Die nächste große Transformation steht vor der Tür

Dr. Peter Mösle & Nicole Wallner

Mit der Dekarbonisierung steht auch die Pharmaindustrie vor der nächsten großen Transformation. Um sie zu bewältigen, sind Partnerschaften über Branchengrenzen hinweg notwendig, genauso wie neue Strategien und inspirierende Innovationen. Denn Europa soll bis 2050 klimaneutral sein.

Nach der Digitalisierung stehen wir mit der Dekarbonisierung vor der nächsten großen Transformation. Um Rohstoffe in Produkte und Dienstleistungen umzuwandeln, die wir in unserem täglichen Leben nutzen, sind industrielle Prozesse auf natürliche Ressourcen und Energie angewiesen. Das heißt all diese Prozesse müssen klimaneutral werden. Für Märkte und Unternehmen bedeutet das grundlegende Veränderungen, die innerhalb der nächsten Jahre dringend angestoßen und umgesetzt werden müssen. Denn die bis zum Zieljahr 2050 bleibt nicht viel Zeit, wenn man bedenkt, dass Industrieunternehmen bei ihren Standorten mit einem Lebenszyklus von 30 oder 40 Jahren kalkulieren und ihre Investitionen entsprechend langfristig planen. Hinzu kommt, dass nach der Stromerzeugung, die nach und nach auf erneuerbare Energien umgestellt wird, auch die Wärmewende an Fahrt aufnehmen muss. Alle notwendigen Technologien für den Umbau der Energieinfrastruktur stehen schon bereit. Nun gilt es, die einzelnen Bausteine zu einem stimmigen Mosaik zusammenzufügen: Technologien müssen so kombiniert werden, dass auch die wirtschaftlichen Rahmenbedingungen stimmen. Dafür ist neben Weitsicht und strategischem Denken auch viel Ingenieurswissen erforderlich.

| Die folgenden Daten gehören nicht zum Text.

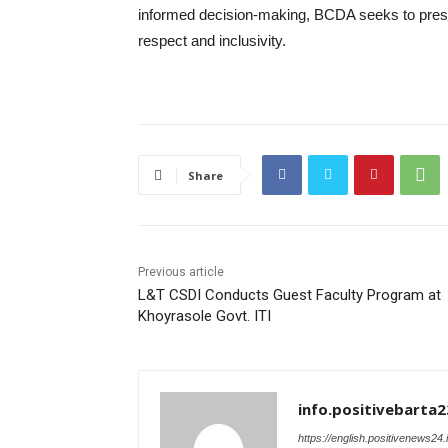
informed decision-making, BCDA seeks to prese
respect and inclusivity.
Share
Previous article
L&T CSDI Conducts Guest Faculty Program at
Khoyrasole Govt. ITI
info.positivebarta2
https://english.positivenews24.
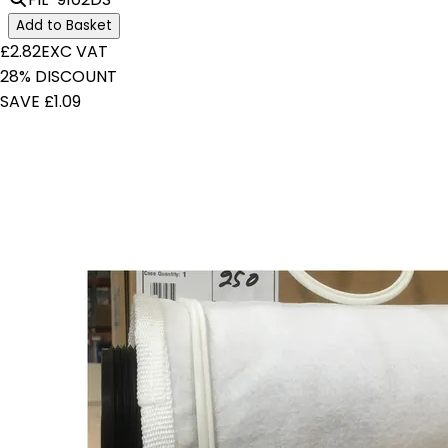
Add to Basket
£2.82
EXC VAT
28% DISCOUNT
SAVE £1.09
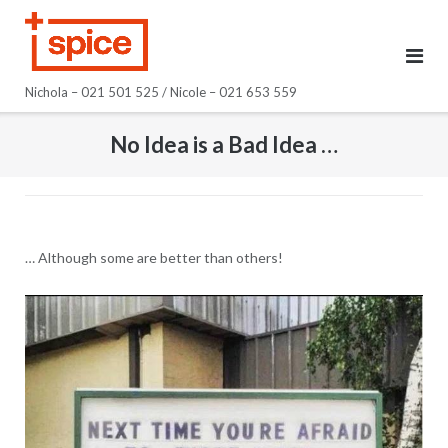
Skip
to
content
Nichola – 021 501 525 / Nicole – 021 653 559
No Idea is a Bad Idea …
… Although some are better than others!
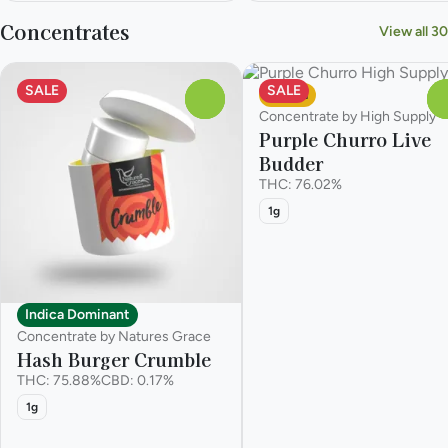
Concentrates
View all 30
SALE
SALE
Sativa
0
Concentrate by High Supply
Purple Churro Live
Budder
THC: 76.02%
1g
Indica Dominant
Concentrate by Natures Grace
Hash Burger Crumble
THC: 75.88%
CBD: 0.17%
1g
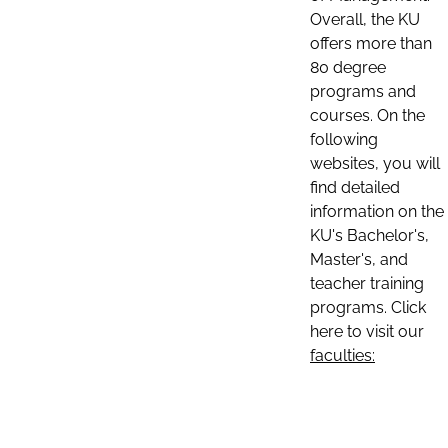
Overall, the KU
offers more than
80 degree
programs and
courses. On the
following
websites, you will
find detailed
information on the
KU's Bachelor's,
Master's, and
teacher training
programs. Click
here to visit our
faculties:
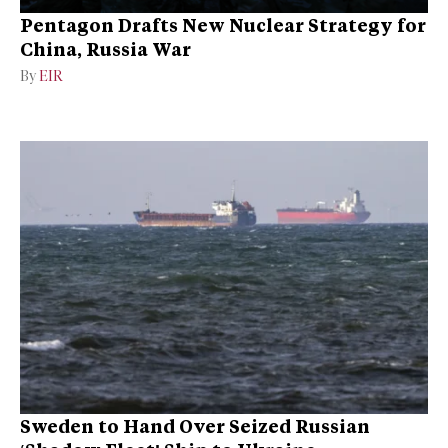
Pentagon Drafts New Nuclear Strategy for
China, Russia War
By
EIR
Sweden to Hand Over Seized Russian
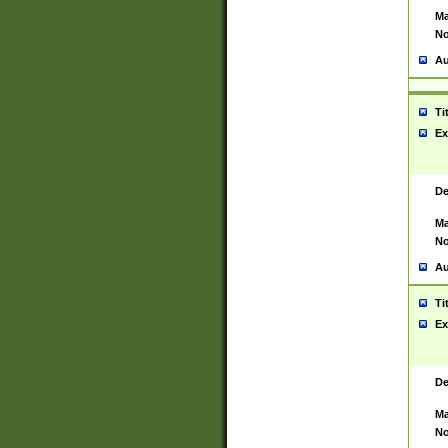
Ma
No
Au
Ti
Ex
De
Ma
No
Au
Ti
Ex
De
Ma
No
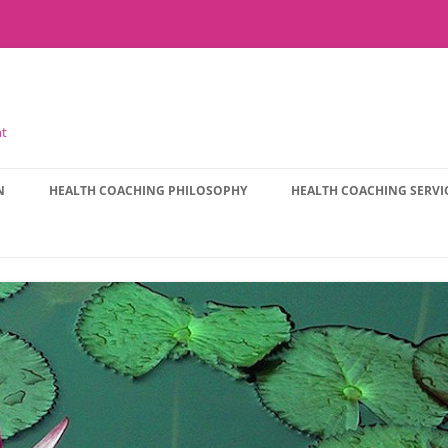
nt
N
HEALTH COACHING PHILOSOPHY
HEALTH COACHING SERVI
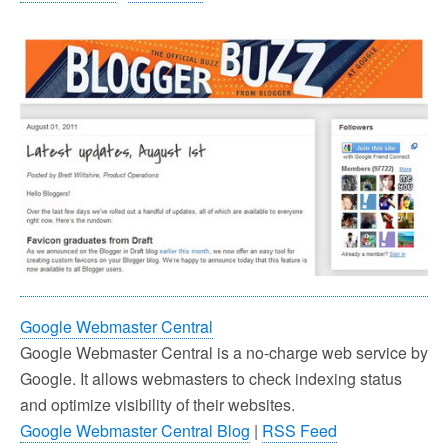
Google Webmaster Central
Google Webmaster Central is a no-charge web service by
Google. It allows webmasters to check indexing status
and optimize visibility of their websites.
Google Webmaster Central Blog
|
RSS Feed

Was für die Dekarbonisierung der Prozesse erforderlich ist, gilt auch für die dort verwendeten Rohstoffe und Materialien, denn deren Herstellung ist häufig alles andere als klimafreundlich. Es gilt also, auch eine Ressourcenwende zu schaffen und CO2-arme und kreislauffähige Materialien für die Pharmaindustrie zu finden. Hier spielt das Thema „Renewable Carbon“, bei dem es um die Einlagerung und das Binden von Kohlenstoff geht, eine wichtige Rolle. Was das Bauen betrifft, liefert die Natur mit Holz einen wichtigen Werkstoff für die Rekarbonisierung. Denn Bäume brauchen für ihr Wachstum CO2, das im Holz gebunden ist. Gebäude mit großem Holzanteil dienen damit als CO2-Speicher. Das ist aber nicht der einzige Vorteil: Mit seinem natürlichen Lebenszyklus und seiner positiven Umweltwirkung ist Holz außerdem prädestiniert für kreislauffähiges Bauen. Aber auch Verpackungen aus kreislauffähigen Materialen designed for C2C können einen großen Beitrag leisten. Cradle-to-Cradle– zu Deutsch „Von der Wiege zur Wiege“ heißt dieses Designprinzip, das eine sichere und potenziell unendliche Zirkulation von Materialien und Nährstoffen in Kreisläufen beschreibt. Müll im heutigen Sinne, wie er durch das bisherige „Take-Make-Waste“-Modell entsteht, gibt es nicht mehr, sondern nur noch nutzbare Nährstoffe.

Das reicht aber nicht aus, denn schließlich müssen sämtliche Industrien klimaneutral werden. Dafür ist Innovation in höchsten Graden gefragt – und Vernetzung über Branchengrenzen hinweg. Der erste Schritt für Industrieunternehmen, um die Transformation zu bewältigen, ist zu verstehen, wo man aktuell steht. Eine Status-quo-Analyse mag mühsam sein, sie ist aber zwingend notwendig, um die weiteren Schritte planen zu können. Abhängig von Industriezweig und Wertschöpfungstiefe gilt es dann, entweder die eigene Produktion umzustellen, oder entlang der jeweiligen Lieferkette auf die Partner einzuwirken.

Die Transformation, die auch der Pharmaindustrie bevorsteht, ist sehr weitreichend – und sie ist ohne die Mitarbeitenden nicht zu stemmen. Es gilt daher, diese über eine inspirierende Strategie mit ins Boot zu holen und auch eigene Beiträge von ihnen einzufordern. Denn vom E-Bike für den Arbeitsweg bis zum Verzicht auf Plastikflaschen in der Kaffeeküche gibt es auch viele Kleinigkeiten, die zur Erreichung des großen Ziels der Klimaneutralität beitragen. Es müssen eben alle an einem Strang ziehen.